How to find out if you have been short-changed

So are YOU entitled to a payout? As a damning report says more than 100,000 pensioners were let down by the Government, how to find out if you have been short-changed

  • MPs warned retirees are still at risk of being denied the money they deserve 
  • Scandal affected women whose pensions should’ve been upgraded by the DWP
  • Wives entitled to 60% rate from day their husband reached state pension age 

The scandal mostly affected women who should have had their pensions upgraded by the DWP without having to ask.

Those affected reached state pension age before April 2016. They include wives entitled to a pension worth 60 per cent of their husband’s basic rate, and also divorcees and widows who could claim as much as 100 per cent.

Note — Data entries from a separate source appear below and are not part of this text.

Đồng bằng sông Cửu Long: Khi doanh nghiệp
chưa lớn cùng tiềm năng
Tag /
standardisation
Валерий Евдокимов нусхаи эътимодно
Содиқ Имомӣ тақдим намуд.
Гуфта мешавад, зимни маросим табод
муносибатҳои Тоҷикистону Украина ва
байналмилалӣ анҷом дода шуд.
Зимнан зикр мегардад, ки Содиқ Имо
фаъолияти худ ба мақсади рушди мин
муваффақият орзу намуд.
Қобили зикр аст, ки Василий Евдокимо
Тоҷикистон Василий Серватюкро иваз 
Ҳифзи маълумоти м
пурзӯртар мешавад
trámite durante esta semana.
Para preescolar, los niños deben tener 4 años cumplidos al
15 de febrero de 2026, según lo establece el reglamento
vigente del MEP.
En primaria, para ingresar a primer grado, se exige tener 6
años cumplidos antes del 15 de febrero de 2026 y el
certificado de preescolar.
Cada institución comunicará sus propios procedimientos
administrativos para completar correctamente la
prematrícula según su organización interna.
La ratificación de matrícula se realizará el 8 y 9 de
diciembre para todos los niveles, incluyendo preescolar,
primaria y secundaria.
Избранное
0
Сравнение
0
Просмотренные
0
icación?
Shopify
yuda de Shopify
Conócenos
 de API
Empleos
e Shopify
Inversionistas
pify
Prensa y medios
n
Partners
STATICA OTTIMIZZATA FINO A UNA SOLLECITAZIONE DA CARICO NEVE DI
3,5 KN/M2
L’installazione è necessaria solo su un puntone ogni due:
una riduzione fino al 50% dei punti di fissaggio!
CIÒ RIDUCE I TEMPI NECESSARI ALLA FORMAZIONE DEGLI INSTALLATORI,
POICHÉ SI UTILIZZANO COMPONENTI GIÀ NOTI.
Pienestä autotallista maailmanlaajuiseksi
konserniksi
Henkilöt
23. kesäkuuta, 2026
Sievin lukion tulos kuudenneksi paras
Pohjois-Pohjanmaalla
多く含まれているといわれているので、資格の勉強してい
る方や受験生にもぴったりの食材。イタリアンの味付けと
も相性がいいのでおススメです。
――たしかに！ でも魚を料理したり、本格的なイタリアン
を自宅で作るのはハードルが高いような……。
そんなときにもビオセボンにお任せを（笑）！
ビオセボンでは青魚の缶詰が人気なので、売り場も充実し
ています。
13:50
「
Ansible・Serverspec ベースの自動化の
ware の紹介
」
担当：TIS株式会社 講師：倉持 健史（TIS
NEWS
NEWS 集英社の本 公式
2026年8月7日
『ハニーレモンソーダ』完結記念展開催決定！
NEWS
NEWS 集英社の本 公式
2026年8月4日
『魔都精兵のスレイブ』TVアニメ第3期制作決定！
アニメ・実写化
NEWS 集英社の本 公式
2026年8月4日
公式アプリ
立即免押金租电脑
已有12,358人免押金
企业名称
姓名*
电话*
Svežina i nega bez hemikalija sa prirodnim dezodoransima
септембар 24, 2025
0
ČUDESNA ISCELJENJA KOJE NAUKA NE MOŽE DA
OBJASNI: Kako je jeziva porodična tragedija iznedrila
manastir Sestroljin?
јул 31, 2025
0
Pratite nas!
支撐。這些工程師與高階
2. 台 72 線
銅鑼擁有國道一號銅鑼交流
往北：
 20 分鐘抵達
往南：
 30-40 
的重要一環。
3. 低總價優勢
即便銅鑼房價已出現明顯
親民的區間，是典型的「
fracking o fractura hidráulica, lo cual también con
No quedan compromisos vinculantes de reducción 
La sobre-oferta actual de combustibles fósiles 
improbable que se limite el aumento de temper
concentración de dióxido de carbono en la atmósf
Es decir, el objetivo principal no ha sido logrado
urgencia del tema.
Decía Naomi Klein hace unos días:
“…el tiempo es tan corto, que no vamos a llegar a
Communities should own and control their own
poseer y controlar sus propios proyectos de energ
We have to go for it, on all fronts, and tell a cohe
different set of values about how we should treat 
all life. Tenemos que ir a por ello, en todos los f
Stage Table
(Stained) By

Others who missed out include pensioners who should have been paid the minimum 60 per cent of the basic state pension after they turned 80. 

The basic rate state pension pays £137.60 a week, so someone on a 60 per cent rate should receive around £82.45.

Wives are entitled to the 60 per cent rate from the day their husband reached state pension age.

Ignored: Many wives may have missed out because the vital forms were sent to their husbands when it was time to claim (file image)

But a rule change in March 2008 required the Department for Work and Pensions to pay the increased pension automatically.

Those wives who reached state pension age before then had to claim the extra income themselves. 

Those who were unaware can upgrade their pensions, but cannot claim all of the money they missed out on.

The DWP says those whose husband became entitled to their pension on or after March 17, 2008, do not need to take any action and will be contacted. 

To find out if you’ve been short-changed, go to lcp.uk.com/is-your-state-pension-being-underpaid.

If you believe you are missing out, you can call the Pension Service on 0800 731 0469 or write to: The Pension Service, Post Handling Site A, Wolverhampton, WV98 1AF.